PARA ELAS, A DOR CONTINUA 'Colocaram um jacaré no meu corpo': as mulheres brutalizadas pela ditadura


Cecília Coimbra em foto no ano 200. Foto: Zulmair Rocha/Folhapress
PARA ELAS, A DOR CONTINUA

'Colocaram um jacaré no meu corpo': as mulheres brutalizadas pela ditadura




A história de Marcia

"Fui presa grávida, torturada e abortei"

"Ai, não tô bem. Acabei de saber que policiais com metralhadoras entraram na USP hoje para prender um aluno. Falaram que ele havia cometido um crime muito grave, não disseram qual. Olha, só de imaginar essa cena, meu estômago fica embrulhado. O mesmo acontece quando ouço o Bolsonaro querendo comemorar o aniversário da ditadura.
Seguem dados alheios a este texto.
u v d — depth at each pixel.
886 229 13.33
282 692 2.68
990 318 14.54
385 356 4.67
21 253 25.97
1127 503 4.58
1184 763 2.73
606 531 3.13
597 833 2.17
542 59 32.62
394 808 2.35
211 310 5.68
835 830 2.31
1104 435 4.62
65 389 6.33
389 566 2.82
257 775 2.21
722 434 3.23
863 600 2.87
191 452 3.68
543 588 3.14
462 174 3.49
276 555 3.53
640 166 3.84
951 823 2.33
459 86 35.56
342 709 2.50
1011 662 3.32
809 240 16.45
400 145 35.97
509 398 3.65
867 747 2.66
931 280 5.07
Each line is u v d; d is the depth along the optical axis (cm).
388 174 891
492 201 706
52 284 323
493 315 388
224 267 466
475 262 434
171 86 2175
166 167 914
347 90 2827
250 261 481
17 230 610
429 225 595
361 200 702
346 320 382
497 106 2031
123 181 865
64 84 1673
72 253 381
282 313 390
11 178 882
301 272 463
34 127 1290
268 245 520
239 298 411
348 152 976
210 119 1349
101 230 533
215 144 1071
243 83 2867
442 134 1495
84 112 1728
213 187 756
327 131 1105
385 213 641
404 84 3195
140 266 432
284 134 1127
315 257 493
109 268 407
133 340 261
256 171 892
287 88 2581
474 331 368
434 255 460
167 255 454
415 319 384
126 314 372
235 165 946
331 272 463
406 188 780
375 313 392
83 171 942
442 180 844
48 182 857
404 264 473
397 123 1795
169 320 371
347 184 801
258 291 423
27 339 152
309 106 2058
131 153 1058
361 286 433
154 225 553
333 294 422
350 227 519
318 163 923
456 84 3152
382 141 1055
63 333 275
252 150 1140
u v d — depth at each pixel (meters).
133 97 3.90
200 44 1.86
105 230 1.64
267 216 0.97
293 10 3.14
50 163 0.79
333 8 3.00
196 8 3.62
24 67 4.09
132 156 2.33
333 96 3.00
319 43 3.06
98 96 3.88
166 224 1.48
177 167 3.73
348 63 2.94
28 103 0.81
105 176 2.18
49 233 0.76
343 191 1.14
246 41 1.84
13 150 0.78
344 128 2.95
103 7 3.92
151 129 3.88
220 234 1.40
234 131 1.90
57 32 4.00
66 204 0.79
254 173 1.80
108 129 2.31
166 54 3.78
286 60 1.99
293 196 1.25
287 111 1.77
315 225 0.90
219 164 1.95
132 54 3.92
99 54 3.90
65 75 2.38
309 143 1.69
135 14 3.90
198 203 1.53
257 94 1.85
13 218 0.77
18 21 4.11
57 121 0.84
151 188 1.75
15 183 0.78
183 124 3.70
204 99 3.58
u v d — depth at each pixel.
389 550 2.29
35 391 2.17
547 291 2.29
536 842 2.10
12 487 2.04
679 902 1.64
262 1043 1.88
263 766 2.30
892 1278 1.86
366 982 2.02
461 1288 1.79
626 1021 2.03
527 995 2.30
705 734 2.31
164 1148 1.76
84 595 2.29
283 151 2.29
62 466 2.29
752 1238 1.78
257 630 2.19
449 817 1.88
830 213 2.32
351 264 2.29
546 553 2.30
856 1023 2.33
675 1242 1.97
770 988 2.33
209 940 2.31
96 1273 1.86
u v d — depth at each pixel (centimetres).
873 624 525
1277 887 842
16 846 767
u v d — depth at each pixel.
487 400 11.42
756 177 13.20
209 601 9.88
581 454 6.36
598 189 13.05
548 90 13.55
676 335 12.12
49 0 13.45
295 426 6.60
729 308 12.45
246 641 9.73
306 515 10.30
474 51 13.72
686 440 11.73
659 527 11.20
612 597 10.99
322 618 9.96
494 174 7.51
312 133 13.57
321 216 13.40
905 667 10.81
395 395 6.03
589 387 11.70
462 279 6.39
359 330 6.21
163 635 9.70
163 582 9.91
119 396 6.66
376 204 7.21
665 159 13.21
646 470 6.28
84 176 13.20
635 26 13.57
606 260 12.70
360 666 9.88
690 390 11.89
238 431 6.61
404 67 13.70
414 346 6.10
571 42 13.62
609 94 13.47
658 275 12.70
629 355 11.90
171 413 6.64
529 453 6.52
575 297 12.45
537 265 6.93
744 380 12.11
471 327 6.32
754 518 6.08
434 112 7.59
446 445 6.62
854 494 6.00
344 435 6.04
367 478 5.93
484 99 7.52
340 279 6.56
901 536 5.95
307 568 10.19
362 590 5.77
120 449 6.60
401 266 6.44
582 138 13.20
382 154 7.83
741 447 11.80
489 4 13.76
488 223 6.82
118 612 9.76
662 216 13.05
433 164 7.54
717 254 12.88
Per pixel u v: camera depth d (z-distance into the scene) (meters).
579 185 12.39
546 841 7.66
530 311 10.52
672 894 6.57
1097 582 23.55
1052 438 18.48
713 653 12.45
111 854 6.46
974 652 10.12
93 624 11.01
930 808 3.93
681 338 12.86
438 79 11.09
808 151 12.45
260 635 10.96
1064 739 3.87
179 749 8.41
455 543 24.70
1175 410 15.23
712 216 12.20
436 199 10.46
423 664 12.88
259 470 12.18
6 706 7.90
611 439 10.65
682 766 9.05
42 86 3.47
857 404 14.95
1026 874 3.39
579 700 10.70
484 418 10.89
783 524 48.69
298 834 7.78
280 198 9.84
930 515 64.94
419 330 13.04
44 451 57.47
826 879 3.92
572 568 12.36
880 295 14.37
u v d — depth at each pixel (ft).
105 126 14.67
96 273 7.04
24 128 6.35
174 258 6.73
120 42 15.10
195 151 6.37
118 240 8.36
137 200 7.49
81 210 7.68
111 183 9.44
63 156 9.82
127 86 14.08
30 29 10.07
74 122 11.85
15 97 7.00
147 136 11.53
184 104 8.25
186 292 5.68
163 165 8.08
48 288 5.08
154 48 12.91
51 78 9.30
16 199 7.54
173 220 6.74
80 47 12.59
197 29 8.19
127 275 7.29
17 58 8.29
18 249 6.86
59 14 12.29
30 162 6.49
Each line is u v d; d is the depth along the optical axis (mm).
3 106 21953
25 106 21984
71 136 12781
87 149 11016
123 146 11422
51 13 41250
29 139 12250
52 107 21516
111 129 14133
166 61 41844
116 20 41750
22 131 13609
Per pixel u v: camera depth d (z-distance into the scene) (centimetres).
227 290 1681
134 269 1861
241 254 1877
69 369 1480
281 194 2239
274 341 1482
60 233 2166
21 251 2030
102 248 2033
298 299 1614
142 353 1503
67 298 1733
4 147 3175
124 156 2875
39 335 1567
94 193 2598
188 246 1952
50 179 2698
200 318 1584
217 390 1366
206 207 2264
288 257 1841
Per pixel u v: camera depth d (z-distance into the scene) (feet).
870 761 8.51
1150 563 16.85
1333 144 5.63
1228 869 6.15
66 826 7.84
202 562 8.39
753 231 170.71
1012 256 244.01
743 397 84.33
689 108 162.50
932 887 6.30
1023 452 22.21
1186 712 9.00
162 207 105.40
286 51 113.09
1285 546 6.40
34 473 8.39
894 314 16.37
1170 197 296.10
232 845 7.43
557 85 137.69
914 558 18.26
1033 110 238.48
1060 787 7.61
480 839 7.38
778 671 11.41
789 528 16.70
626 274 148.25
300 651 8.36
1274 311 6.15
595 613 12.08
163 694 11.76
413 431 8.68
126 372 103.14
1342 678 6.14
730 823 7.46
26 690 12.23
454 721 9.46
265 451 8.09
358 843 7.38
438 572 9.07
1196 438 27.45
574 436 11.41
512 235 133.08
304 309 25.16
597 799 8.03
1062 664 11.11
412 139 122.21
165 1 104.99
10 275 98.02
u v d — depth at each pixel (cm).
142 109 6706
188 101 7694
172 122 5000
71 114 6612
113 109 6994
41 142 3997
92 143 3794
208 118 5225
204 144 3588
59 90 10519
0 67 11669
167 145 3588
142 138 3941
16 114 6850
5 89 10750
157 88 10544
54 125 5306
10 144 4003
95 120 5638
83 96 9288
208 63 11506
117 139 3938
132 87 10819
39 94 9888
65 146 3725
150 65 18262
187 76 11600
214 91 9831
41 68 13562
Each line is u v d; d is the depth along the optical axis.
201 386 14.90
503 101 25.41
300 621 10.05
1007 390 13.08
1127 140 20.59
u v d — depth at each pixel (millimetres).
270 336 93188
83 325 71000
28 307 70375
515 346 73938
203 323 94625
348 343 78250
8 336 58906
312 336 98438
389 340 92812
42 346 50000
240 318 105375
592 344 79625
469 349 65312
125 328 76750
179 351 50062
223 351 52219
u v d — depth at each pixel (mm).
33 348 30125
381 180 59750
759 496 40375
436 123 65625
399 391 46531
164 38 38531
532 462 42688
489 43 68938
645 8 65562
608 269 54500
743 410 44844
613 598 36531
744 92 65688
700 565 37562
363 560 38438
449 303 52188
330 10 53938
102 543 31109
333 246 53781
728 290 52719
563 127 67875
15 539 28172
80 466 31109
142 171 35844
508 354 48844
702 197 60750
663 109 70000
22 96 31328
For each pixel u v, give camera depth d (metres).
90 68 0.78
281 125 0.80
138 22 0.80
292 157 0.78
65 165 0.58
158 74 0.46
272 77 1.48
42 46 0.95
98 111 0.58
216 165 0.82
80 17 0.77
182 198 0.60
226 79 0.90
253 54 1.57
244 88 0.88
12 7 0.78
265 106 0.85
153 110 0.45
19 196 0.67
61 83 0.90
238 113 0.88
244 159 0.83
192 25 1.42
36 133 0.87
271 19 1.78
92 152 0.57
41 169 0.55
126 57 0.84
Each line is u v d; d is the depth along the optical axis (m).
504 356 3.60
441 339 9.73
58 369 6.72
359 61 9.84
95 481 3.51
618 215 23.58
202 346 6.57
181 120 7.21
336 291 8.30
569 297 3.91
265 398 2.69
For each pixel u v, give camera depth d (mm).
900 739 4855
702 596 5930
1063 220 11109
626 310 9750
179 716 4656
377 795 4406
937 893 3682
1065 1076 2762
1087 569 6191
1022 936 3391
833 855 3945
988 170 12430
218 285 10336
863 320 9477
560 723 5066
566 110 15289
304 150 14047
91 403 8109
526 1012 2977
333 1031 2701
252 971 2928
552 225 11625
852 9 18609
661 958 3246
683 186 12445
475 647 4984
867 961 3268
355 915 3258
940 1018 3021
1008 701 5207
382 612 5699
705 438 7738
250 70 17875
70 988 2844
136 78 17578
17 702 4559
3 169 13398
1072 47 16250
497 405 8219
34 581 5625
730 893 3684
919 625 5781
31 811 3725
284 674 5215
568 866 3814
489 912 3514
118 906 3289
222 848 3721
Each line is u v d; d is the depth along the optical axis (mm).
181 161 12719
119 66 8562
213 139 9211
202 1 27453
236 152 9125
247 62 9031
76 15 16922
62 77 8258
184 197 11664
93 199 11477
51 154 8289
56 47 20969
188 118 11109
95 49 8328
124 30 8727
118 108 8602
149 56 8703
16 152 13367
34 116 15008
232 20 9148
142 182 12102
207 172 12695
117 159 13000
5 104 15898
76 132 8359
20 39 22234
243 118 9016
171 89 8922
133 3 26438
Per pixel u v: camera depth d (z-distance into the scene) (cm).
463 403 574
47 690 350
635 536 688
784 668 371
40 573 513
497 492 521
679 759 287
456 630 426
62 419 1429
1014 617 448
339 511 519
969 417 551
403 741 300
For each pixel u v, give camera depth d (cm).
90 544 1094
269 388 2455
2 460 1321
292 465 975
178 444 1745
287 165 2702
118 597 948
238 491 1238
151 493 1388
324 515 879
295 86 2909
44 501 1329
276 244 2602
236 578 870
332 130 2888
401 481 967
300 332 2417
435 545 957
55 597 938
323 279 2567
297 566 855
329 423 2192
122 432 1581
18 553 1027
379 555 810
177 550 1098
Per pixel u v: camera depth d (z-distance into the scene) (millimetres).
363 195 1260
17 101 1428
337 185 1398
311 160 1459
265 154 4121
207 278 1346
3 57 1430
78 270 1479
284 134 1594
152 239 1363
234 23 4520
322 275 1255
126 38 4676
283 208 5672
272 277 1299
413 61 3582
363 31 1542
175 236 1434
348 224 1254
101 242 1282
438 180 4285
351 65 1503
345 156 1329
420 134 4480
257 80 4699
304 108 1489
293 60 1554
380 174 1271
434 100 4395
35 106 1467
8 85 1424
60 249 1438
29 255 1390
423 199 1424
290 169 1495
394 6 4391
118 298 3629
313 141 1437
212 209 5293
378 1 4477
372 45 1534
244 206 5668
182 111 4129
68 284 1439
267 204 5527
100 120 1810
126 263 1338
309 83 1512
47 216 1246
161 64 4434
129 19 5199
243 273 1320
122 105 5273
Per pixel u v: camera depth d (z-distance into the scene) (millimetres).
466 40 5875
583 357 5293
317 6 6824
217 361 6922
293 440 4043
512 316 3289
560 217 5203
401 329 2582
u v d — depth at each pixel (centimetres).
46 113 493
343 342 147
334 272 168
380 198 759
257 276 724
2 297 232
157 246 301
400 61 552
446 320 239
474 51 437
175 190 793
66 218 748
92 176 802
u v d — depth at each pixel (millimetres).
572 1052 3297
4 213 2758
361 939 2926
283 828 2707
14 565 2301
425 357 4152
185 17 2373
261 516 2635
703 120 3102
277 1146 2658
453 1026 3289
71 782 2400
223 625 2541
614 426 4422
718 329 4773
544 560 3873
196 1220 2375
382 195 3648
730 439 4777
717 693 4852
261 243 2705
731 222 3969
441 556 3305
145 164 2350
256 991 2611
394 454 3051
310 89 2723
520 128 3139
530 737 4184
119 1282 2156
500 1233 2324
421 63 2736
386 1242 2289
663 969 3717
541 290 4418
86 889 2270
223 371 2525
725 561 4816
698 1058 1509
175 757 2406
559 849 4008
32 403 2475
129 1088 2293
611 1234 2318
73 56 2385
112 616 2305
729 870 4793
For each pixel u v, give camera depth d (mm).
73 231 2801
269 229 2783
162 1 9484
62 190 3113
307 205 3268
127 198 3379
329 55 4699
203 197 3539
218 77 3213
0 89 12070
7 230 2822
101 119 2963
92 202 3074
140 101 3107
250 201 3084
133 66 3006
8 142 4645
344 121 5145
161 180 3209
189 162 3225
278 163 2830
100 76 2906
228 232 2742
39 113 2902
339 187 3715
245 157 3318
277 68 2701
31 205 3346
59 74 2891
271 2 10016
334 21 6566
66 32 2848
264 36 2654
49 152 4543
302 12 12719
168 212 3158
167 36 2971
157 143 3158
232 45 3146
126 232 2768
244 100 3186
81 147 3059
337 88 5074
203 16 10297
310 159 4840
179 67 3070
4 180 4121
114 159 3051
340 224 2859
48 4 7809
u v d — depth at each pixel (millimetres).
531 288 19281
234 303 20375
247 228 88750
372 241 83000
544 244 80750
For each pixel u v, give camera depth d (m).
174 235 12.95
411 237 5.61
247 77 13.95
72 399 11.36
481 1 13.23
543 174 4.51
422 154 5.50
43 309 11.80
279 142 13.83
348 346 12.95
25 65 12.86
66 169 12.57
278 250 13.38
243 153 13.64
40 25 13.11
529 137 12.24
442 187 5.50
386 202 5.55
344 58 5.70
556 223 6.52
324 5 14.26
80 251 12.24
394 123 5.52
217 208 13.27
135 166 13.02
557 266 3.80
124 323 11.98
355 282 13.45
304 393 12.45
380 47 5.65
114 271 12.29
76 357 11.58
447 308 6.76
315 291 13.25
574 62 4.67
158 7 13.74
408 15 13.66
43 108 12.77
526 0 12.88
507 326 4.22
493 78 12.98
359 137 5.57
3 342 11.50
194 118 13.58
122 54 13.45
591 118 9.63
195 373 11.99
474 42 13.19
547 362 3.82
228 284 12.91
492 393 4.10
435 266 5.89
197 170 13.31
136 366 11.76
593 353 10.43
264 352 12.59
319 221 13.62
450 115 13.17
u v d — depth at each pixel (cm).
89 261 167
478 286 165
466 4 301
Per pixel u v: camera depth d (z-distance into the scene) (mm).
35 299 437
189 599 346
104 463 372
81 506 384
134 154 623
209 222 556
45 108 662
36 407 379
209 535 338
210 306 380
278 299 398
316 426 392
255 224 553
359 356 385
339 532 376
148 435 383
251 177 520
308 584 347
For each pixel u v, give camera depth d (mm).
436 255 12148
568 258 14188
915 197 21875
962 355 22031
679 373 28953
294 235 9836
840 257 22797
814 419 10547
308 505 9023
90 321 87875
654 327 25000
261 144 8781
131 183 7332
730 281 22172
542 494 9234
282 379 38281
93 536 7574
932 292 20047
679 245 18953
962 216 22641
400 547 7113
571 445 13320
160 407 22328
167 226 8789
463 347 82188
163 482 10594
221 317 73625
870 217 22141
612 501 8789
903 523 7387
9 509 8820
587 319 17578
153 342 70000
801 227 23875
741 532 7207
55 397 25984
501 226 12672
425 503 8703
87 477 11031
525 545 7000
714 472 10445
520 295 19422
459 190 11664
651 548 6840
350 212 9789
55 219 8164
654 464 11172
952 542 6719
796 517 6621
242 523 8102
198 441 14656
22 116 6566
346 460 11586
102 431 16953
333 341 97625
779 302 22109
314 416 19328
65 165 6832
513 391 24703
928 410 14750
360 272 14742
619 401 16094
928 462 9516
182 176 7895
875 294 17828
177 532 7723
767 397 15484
Meu coração até dispara", diz a jornalista Marcia Basseto, de 63 anos, andando apressada até a cozinha para pegar café. Rapidamente, ela se senta. "Podemos começar?".
Marcia fala com sobriedade sobre quando foi presa e levada ao Dops em abril de 1977. Ela trabalhava em uma metalúrgica e, de madrugada, panfletava no local reclamando dos baixos salários. Era contra a guerrilha, mas viveu cinco meses em uma cela de mais ou menos dois metros quadrados, foi agredida até perder a consciência mais de uma vez, afogada e recebeu choques elétricos. Transferida para a penitenciária do Carandiru, também em São Paulo, descobriu que estava grávida. Mas, logo, perdeu o filho.
"Eu não comia na prisão, meu corpo era pele e osso. A comida que chegava era intragável. O arroz e o feijão cheiravam mal, normalmente estavam estragados, e a gente lavava a carne antes de colocar na boca para tentar amenizar o gosto. Dividia uma cela com duas mulheres.
Lá dentro, vivi todos os tipos de tortura: fui para o pau de arara, afogada em baldes com água e tomei choques na cadeira do dragão (uma espécie de trono de ferro, onde as pessoas eram eletrocultadas). Eles mandavam que eu sentasse nua e jogavam água em mim. Os choques aconteciam por todo o corpo. Me deitavam e jogavam baratas pelo meu corpo. Era um desespero.
Uma vez, dois policiais me tiraram da cela e me colocaram em um Fusca azul, vendada e deitada no banco de trás. Viajamos por horas, até que chegamos a um lugar ermo. Eles me tiraram do carro e me espancaram. Bateram tanto em mim, que achei que não sairia viva. Até que eles receberam uma chamada no rádio, que dizia: 'Tragam o peixe vivo'. Me colocaram no carro e me levaram de volta. Parecia que tinham quebrado todo o meu corpo.
A cela era muito pequena e não tinha vaso sanitário, só uma vala. Nós tínhamos que urinar e defecar ali. Aquilo ficava exposto e muitos ratos circulavam por ali. O cheiro era horrível. Eu não sabia, mas estava grávida quando fui presa. Eu namorava meu atual marido, que foi capturado pouco depois. Tínhamos 19 anos. Passei cinco meses no Dops, até ser transferida para o presídio do Carandiru.
Aos três meses de gravidez, tive uma hemorragia e muitas dores abdominais. Pensei que fosse uma consequência da tortura, mas eu estava tendo um princípio de aborto. Meu corpo conseguiu manter o bebê até os cinco meses. No Carandiru, o aborto aconteceu. Nossa, foi a pior sensação da minha vida, a de maior tristeza. Foi um baque que eu ainda não superei, tanto que ainda tenho dificuldade de falar disso. Olha, é difícil, mas preciso dizer que o aborto foi pior que a tortura.
Depois de ter sido solta e absolvida, tentei engravidar de novo, algumas vezes. Tive uma sequência de abortos. Isso construiu uma relação difícil entre mim e a maternidade, que veio depois, quando decidi adotar minha filha. Ela chegou em casa com dois dias de vida. Quando me ligaram e disseram que havia um bebê disponível, eu não perguntei nada. Queria aquele bebê de qualquer jeito, mesmo sem conhecê-lo. Minha filha é trans e estuda design. Somos amigas, mas brigamos, como toda mãe filha.